A locução adverbial «à vontade», que significa «sem constrangimento, vergonha ou embaraço», tem registo em dicionários elaborados em Portugal, ainda que sempre como subentrada de vontade. ou associada a verbos também como subentrada, isto é, como parte do verbete ou definição do referido substantivo. Encontra-se, por exemplo, no dicionário Priberam, no dicionário da Porto Editora e no dicionário da Academia das Ciências de Lisboa. É, portanto, completamente aceite na variante europeia de português e, por isso, o seu uso é recomendável com variadíssimos verbos: «andar/estar/ficar/pôr-se/servir-se à vontade». Assim, pode-se afirmar que «o meu patrão diz-me sempre que posso ficar à vontade para lhe pedir um aumento» significa o mesmo que «o meu patrão diz-me sempre que lhe posso pedir um aumento sem constrangimentos/vergonha».

Quando se trata de substantivo, grafa-se com hífen e significa «desenvoltura, desinibição, naturalidade no comportamento» (Dicionário Houaiss): «o à-vontade», «ter à-vontade» (ver também Vocabulário Ortográfico do Português e Vocabulário Ortográfico Comum da Língua Portuguesa).

Pergunta:

«Abre em breve» ou «abre brevemente»?

Resposta:

O uso de uma ou de outra oração é indiferente.
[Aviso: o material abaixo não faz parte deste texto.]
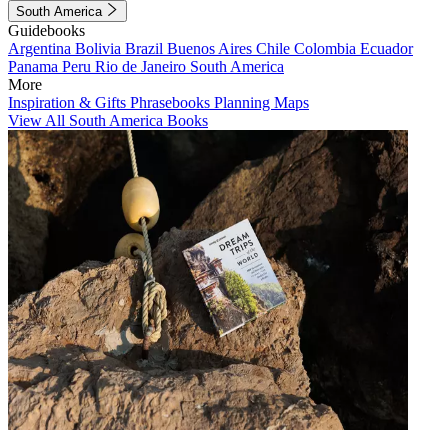
South America
Guidebooks
Argentina
Bolivia
Brazil
Buenos Aires
Chile
Colombia
Ecuador
Panama
Peru
Rio de Janeiro
South America
More
Inspiration & Gifts
Phrasebooks
Planning Maps
View All South America Books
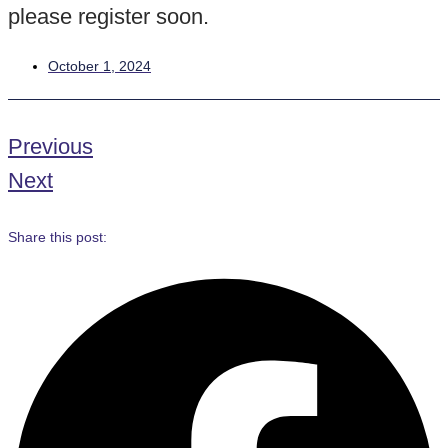
please register soon.
October 1, 2024
Previous
Next
Share this post:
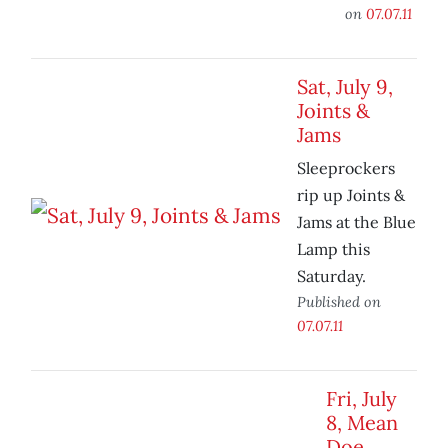
on
07.07.11
Sat, July 9,
Joints &
Jams
Sleeprockers
rip up Joints &
Jams at the Blue
Lamp this
Saturday.
Published on
07.07.11
Fri, July
8, Mean
Doe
A verdade é que a locução adverbial de tempo em breve corresponde ao advérbio brevemente e, por isso, ao optar-se pela locução adverbial em breve, ou pelo advérbio brevemente, a informação que queremos transmitir continua a ser a mesma.

Contudo, deve também assinalar-se que brevemente não é sempre sinónimo de em breve, porque pode também querer dizer «sucintamente», «em poucas palavras»: «Aquelas eram, brevemente, as suas propostas» (exemplo Dicionário da Língua Portuguesa Contemporânea da Academia das Ciências de Lisboa, s.v. brevemente).